In the event the now-renting occupants stop paying their rent, they would be subject to eviction as in the case of any lease. Most important, all of this should be viewed as an emergency measure and should have a defined sunset—applying only to Recovery Lease arrangements made for the next 18 to 24 months or so, thereby forcing maximum resolution into the shortest period of time. Finally, lenders should be encouraged to monetize (sell) the homes, subject to the Recovery Leases, as soon as possible to get the assets off their balance sheets and permit professional investors to replace the repossessed real estate with cash, on the balance sheets of lenders, to improve regulatory capital.

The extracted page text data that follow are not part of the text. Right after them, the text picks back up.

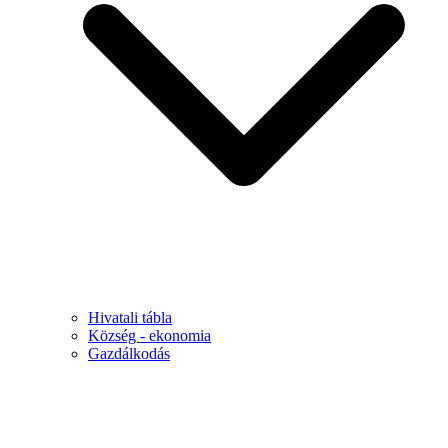
Hivatali tábla
Község - ekonomia
Gazdálkodás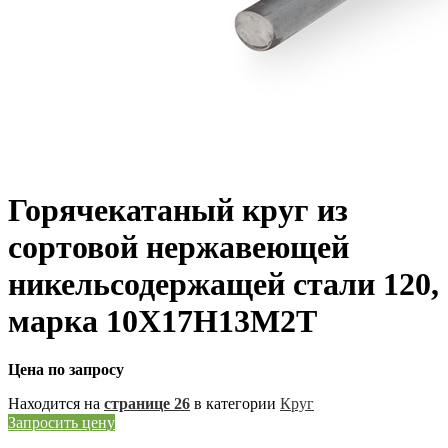
Горячекатаный круг из
сортовой нержавеющей
никельсодержащей стали 120,
марка 10Х17Н13М2Т
Цена по запросу
Находится на
странице 26
в категории
Круг
Запросить цену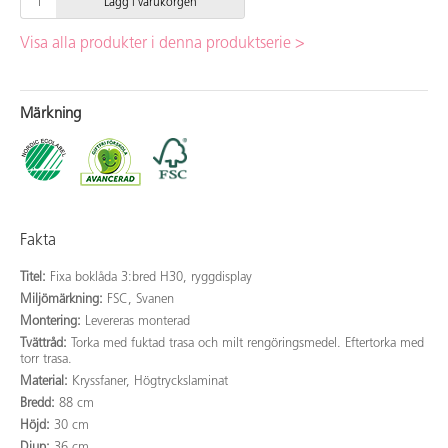
Lägg i varukorgen
Visa alla produkter i denna produktserie >
Märkning
Fakta
Titel:
Fixa boklåda 3:bred H30, ryggdisplay
Miljömärkning:
FSC, Svanen
Montering:
Levereras monterad
Tvättråd:
Torka med fuktad trasa och milt rengöringsmedel. Eftertorka med
torr trasa.
Material:
Kryssfaner, Högtryckslaminat
Bredd:
88 cm
Höjd:
30 cm
Djup:
36 cm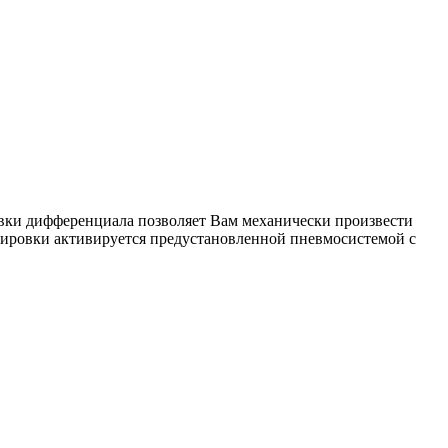
вки дифференциала позволяет Вам механически произвести
кировки активируется предустановленной пневмосистемой с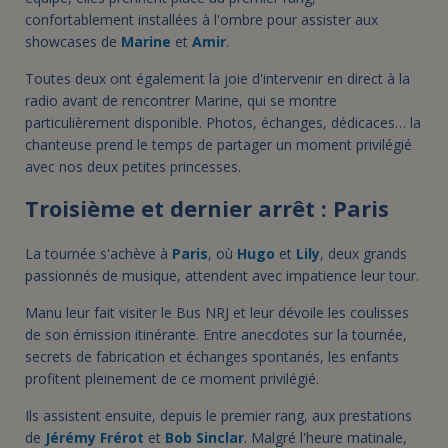
confortablement installées à l'ombre pour assister aux
showcases de
Marine
et
Amir
.
Toutes deux ont également la joie d'intervenir en direct à la
radio avant de rencontrer Marine, qui se montre
particulièrement disponible. Photos, échanges, dédicaces… la
chanteuse prend le temps de partager un moment privilégié
avec nos deux petites princesses.
Troisième et dernier arrêt : Paris
La tournée s'achève à
Paris
, où
Hugo
et
Lily
, deux grands
passionnés de musique, attendent avec impatience leur tour.
Manu leur fait visiter le Bus NRJ et leur dévoile les coulisses
de son émission itinérante. Entre anecdotes sur la tournée,
secrets de fabrication et échanges spontanés, les enfants
profitent pleinement de ce moment privilégié.
Ils assistent ensuite, depuis le premier rang, aux prestations
de
Jérémy Frérot
et
Bob Sinclar
. Malgré l'heure matinale,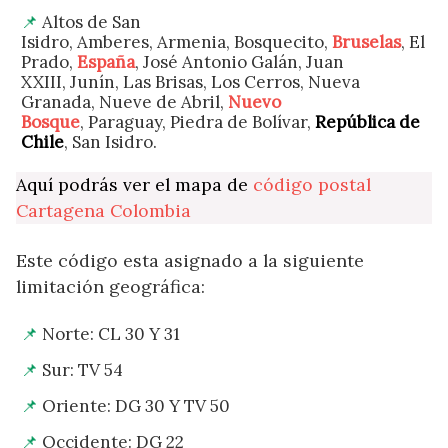
Altos de San
Isidro, Amberes, Armenia, Bosquecito,
Bruselas
, El
Prado,
España
, José Antonio Galán, Juan
XXIII, Junín, Las Brisas, Los Cerros, Nueva
Granada, Nueve de Abril,
Nuevo
Bosque
, Paraguay, Piedra de Bolívar,
República de
Chile
, San Isidro.
Aquí podrás ver el mapa de
código postal
Cartagena Colombia
Este código esta asignado a la siguiente
limitación geográfica:
Norte: CL 30 Y 31
Sur: TV 54
Oriente: DG 30 Y TV 50
Occidente: DG 22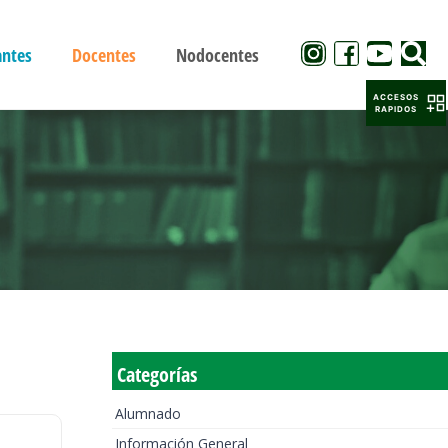
antes
Docentes
Nodocentes
ACCESOS
RAPIDOS
Categorías
Alumnado
Información General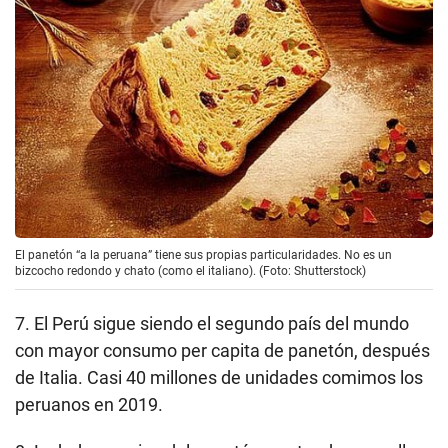
El panetón “a la peruana” tiene sus propias particularidades. No es un
bizcocho redondo y chato (como el italiano). (Foto: Shutterstock)
7. El Perú sigue siendo el segundo país del mundo
con mayor consumo per capita de panetón, después
de Italia. Casi 40 millones de unidades comimos los
peruanos en 2019.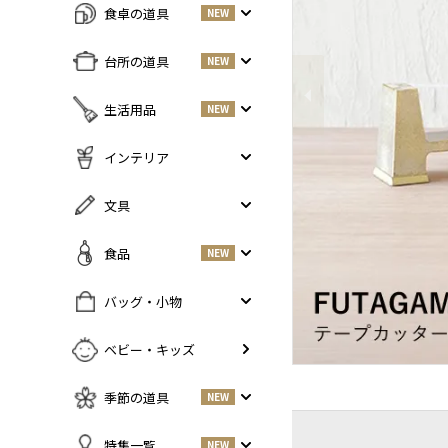
食卓の道具
NEW
Previous
すべての商品をみる
台所の道具
NEW
皿・プレート
NEW
すべての商品をみる
生活用品
NEW
丼・小鉢
調味料入れ
お茶碗・汁椀
NEW
すべての商品をみる
インテリア
鍋・フライパン
NEW
お箸・カトラリー
掃除道具
調理器具
NEW
すべての商品をみる
文具
グラス・タンブラー
NEW
美容ケア
NEW
まな板・包丁
小物入れ
マグ・カップ・ソーサー
ガーデニング
すべての商品をみる
食品
NEW
保存容器
香・ろうそく
トレイ・コースター・鍋しき
ペンケース
ふきん・布もの
花器
お弁当グッズ
すべての商品を見る
バッグ・小物
PCアクセサリー
その他キッチンツール
インテリア雑貨
酒器
調味料
NEW
その他
すべての商品をみる
ベビー・キッズ
ポット・鉄瓶
コーヒー
NEW
カバン・小物入れ
急須・湯呑
お酒
NEW
季節の道具
NEW
名刺入れ・カードケース
その他
お茶
NEW
傘
すべての商品をみる
特集一覧
NEW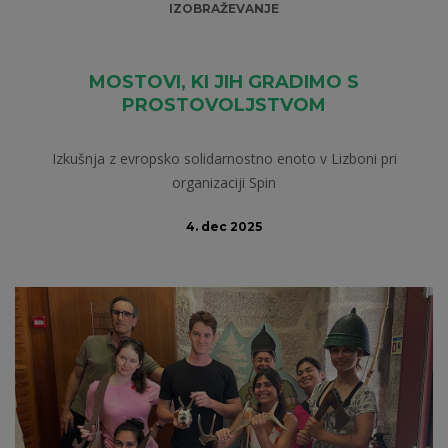
IZOBRAŽEVANJE
MOSTOVI, KI JIH GRADIMO S
PROSTOVOLJSTVOM
Izkušnja z evropsko solidarnostno enoto v Lizboni pri
organizaciji Spin
4. dec 2025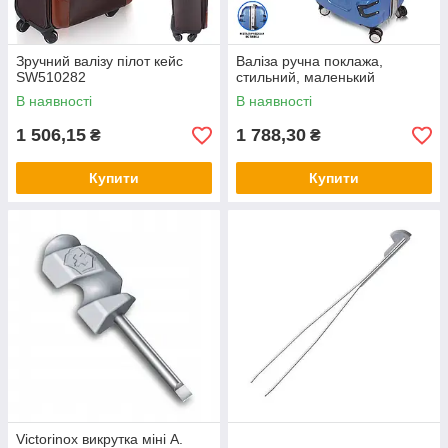
Зручний валізу пілот кейс
Валіза ручна поклажа,
SW510282
стильний, маленький
В наявності
В наявності
1 506,15
1 788,30
₴
₴
Купити
Купити
Victorinox викрутка міні A.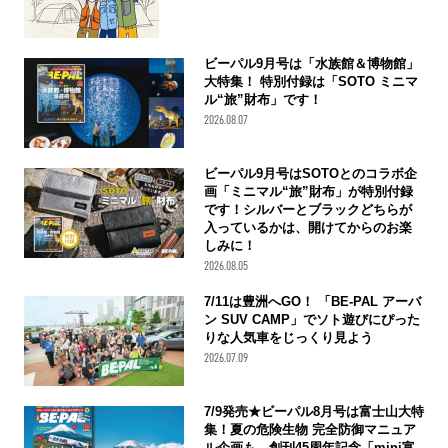
ビーパル9月号は「水族館＆博物館」
大特集！ 特別付録は「SOTO ミニマ
ル“旅”財布」です！
2026.08.07
ビーパル9月号はSOTOとのコラボ企
画「ミニマル“旅”財布」が特別付録
です！シルバーとブラックどちらが
入っているかは、開けてからのお楽
しみに！
2026.08.05
7/11は豊洲へGO！ 「BE-PAL アーバ
ン SUV CAMP」でソト遊びにぴった
りな人気車をじっくり見よう
2026.07.09
7/9発売★ビーパル8月号は富士山大特
集！夏の危険生物 完全防御マニュア
ル企画も 創刊45周年記念「mini富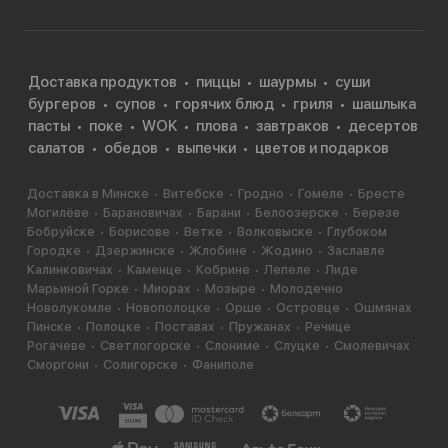
самородков». Вот такая правдивая американская
история.
Стоит отметить, что особую известность наггетсы
Доставка продуктов
пиццы
шаурмы
суши
стали приобретать лишь с 80-х годов прошлого века
бургеров
супов
горячих блюд
гриля
шашлыка
— именно в это время ChickenMcNuggetsпоявились в
пасты
поке
WOK
плова
завтраков
десертов
сети McDonalds.
салатов
обедов
выпечки
цветов и подарков
Как кушать наггетсы? В качестве закуски или как
Доставка в Минске
Витебске
Гродно
Гомеле
Бресте
второе блюдо. А на гарнир хорошо подойдёт
Могилёве
Барановичах
Барани
Белоозерске
Березе
Бобруйске
Борисове
Ветке
Волковыске
Глубоком
овощной салат.
Городке
Дзержинске
Жлобине
Жодино
Заславле
Калинковичах
Каменце
Кобрине
Лепеле
Лиде
Марьиной Горке
Миорах
Мозыре
Молодечно
Новолукомле
Новополоцке
Орше
Островце
Ошмянах
Пинске
Полоцке
Поставах
Пружанах
Речице
Рогачеве
Светлогорске
Слониме
Слуцке
Смолевичах
Сморгони
Солигорске
Фаниполе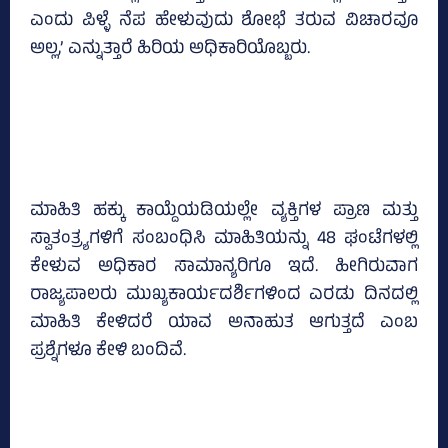
ಎಂದು ಪಿಳ್ಳೆ ನೆಪ ಹೇಳುವುದು ಶೋಭೆ ತರುವ ವಿಚಾರವೂ
ಅಲ್ಲ,’ ಎನ್ನುತ್ತಾರೆ ಹಿರಿಯ ಅಧಿಕಾರಿಯೊಬ್ಬರು.
ಮಾಹಿತಿ ಹಕ್ಕು ಕಾಯ್ದೆಯಡಿಯಲ್ಲೇ ವ್ಯಕ್ತಿಗಳ ಪ್ರಾಣ ಮತ್ತು
ಸ್ವಾತಂತ್ರ್ಯಗಳಿಗೆ ಸಂಬಂಧಿಸಿ ಮಾಹಿತಿಯನ್ನು 48 ಘಂಟೆಗಳಲ್ಲಿ
ಕೇಳುವ ಅಧಿಕಾರ ಸಾಮಾನ್ಯರಿಗೂ ಇದೆ. ಹೀಗಿರುವಾಗ
ರಾಜ್ಯಪಾಲರು ಮುಖ್ಯಕಾರ್ಯದರ್ಶಿಗಳಿಂದ ಎರಡು ದಿನದಲ್ಲಿ
ಮಾಹಿತಿ ಕೇಳಿದರೆ ಯಾವ ಅನಾಹುತ ಆಗುತ್ತದೆ ಎಂಬ
ಪ್ರಶ್ನೆಗಳೂ ಕೇಳಿ ಬಂದಿವೆ.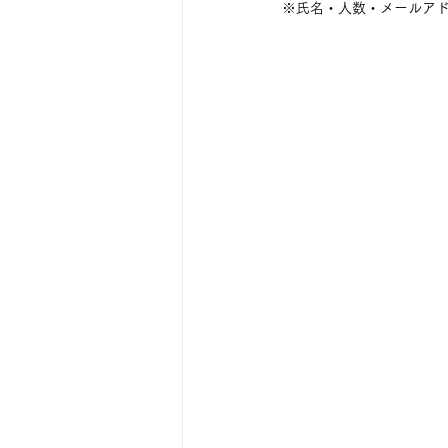
※氏名・人数・メールア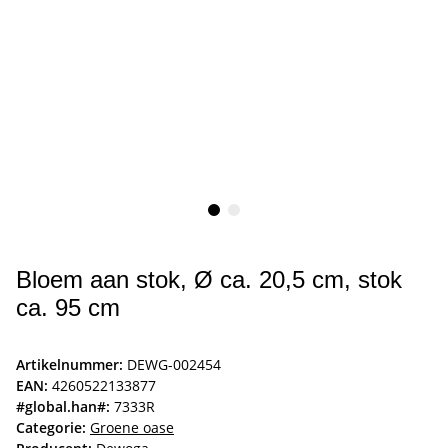
Bloem aan stok, Ø ca. 20,5 cm, stok
ca. 95 cm
Artikelnummer:
DEWG-002454
EAN:
4260522133877
#global.han#:
7333R
Categorie:
Groene oase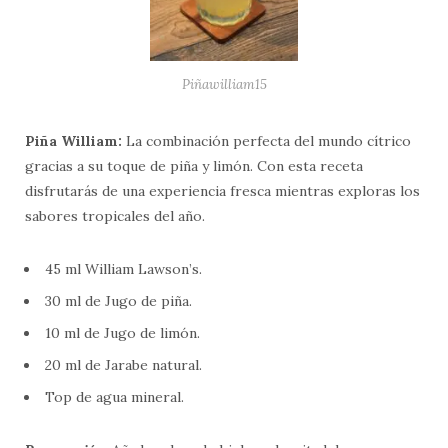
Piñawilliam15
Piña William:
La combinación perfecta del mundo cítrico
gracias a su toque de piña y limón. Con esta receta
disfrutarás de una experiencia fresca mientras exploras los
sabores tropicales del año.
45 ml William Lawson’s.
30 ml de Jugo de piña.
10 ml de Jugo de limón.
20 ml de Jarabe natural.
Top de agua mineral.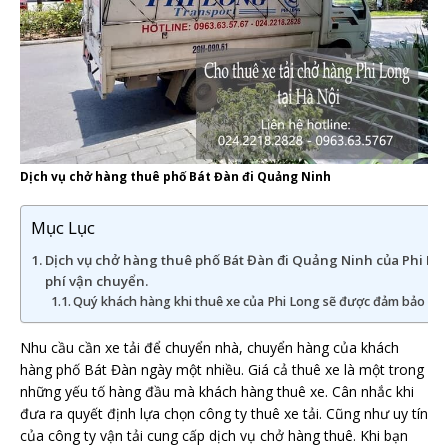
Dịch vụ chở hàng thuê phố Bát Đàn đi Quảng Ninh
Mục Lục
Dịch vụ chở hàng thuê phố Bát Đàn đi Quảng Ninh của Phi Lon
phí vận chuyển.
Quý khách hàng khi thuê xe của Phi Long sẽ được đảm bảo nh
Nhu cầu cần xe tải để chuyển nhà, chuyển hàng của khách
hàng phố Bát Đàn ngày một nhiều. Giá cả thuê xe là một trong
những yếu tố hàng đầu mà khách hàng thuê xe. Cân nhắc khi
đưa ra quyết định lựa chọn công ty thuê xe tải. Cũng như uy tín
của công ty vận tải cung cấp dịch vụ chở hàng thuê. Khi bạn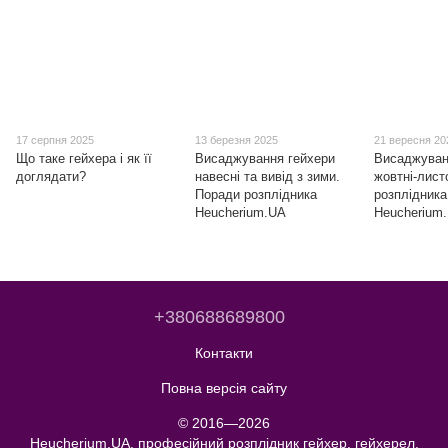
17 серпня 2025
13 березня 2025
21 вересня 20
Що таке гейхера і як її
Висаджування гейхери
Висаджуван
доглядати?
навесні та вивід з зими.
жовтні-лист
Поради розплідника
розплідника
Heucherium.UA
Heucherium
+380688689800
Контакти
Повна версія сайту
© 2016—2026
Heucherium.UA, професійний розплідник гейхер, гейхерел,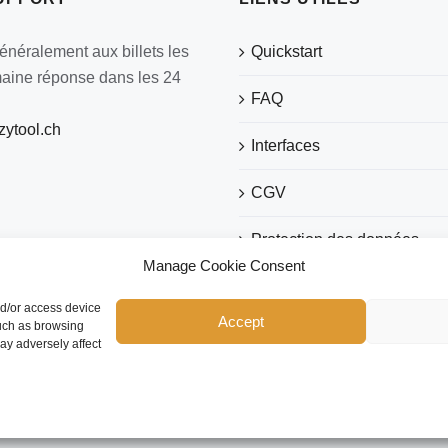
néralement aux billets les
Quickstart
maine réponse dans les 24
FAQ
ytool.ch
Interfaces
CGV
Protection des données
Manage Cookie Consent
Imprimer
nd/or access device
Accept
such as browsing
ay adversely affect
Copyright 2026 eezytool Ltd.| All Rights Reserved | Webdesign by
IcoDesign
Facebook
LinkedIn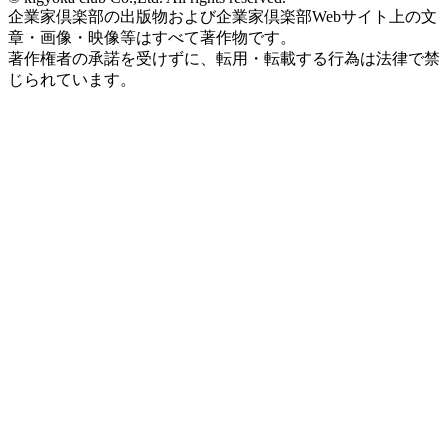
企業家倶楽部の出版物および企業家倶楽部Webサイト上の文
章・画像・映像等はすべて著作物です。
著作権者の承諾を受けずに、転用・転載する行為は法律で禁
じられています。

A Word about Short Selling Restrictions
While we believe relief is necessary from short sellers, it’s also important to acknowledge the function short selling plays in our markets. The options, futures and stock markets are remarkably intertwined. Sales in one market often trigger purchases in another, and vice versa. These connected transactions ensure our capital markets are in sync. Should they lose their synchronicity, the relatively high (low) market is sold (bought), and traders hedge their exposure in one market to another.
Consider the case of the options desk at a bank that sells a put to and buys a call from a client. The bank will then need to short the underlying stock—not as a “casino bet,” but as a risk-neutral hedge. Or consider a futures buyer who simultaneously sells stock—a risk-free arbitrage, not a casino bet.